**Records shown**
┄┄┄┄┄┄

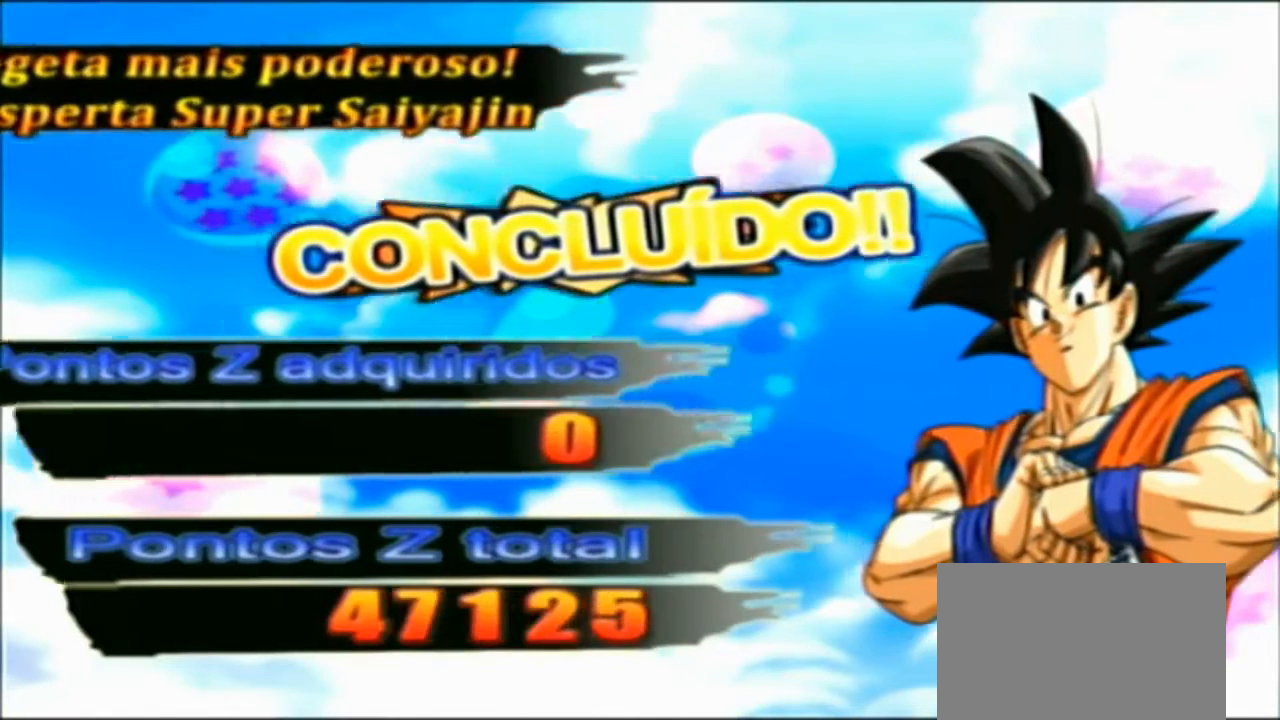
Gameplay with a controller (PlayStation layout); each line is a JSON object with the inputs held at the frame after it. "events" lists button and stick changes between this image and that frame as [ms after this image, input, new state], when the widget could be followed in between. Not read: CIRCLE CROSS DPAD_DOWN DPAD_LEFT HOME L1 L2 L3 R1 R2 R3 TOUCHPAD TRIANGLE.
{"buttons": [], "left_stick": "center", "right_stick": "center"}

┄┄┄┄┄┄

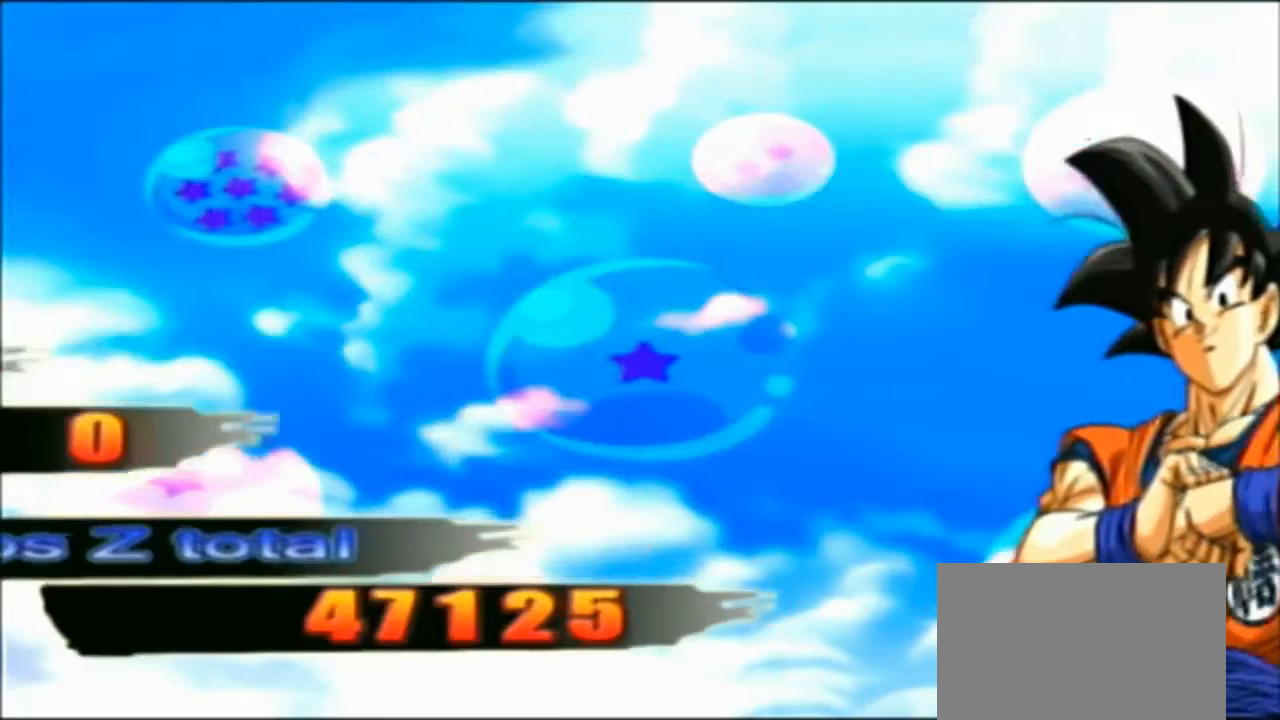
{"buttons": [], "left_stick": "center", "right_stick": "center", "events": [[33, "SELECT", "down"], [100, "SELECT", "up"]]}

┄┄┄┄┄┄

**About this exercise**
Show each line in the data where the string "events" appears.

**Expected answer**
Gameplay with a controller (PlayStation layout); each line is a JSON object with the inputs held at the frame after it. "events" lists button and stick changes between this image and that frame as [ms after this image, input, new state], when the widget could be followed in between. Not read: CIRCLE CROSS DPAD_DOWN DPAD_LEFT HOME L1 L2 L3 R1 R2 R3 TOUCHPAD TRIANGLE.
{"buttons": [], "left_stick": "center", "right_stick": "center", "events": [[33, "SELECT", "down"], [100, "SELECT", "up"]]}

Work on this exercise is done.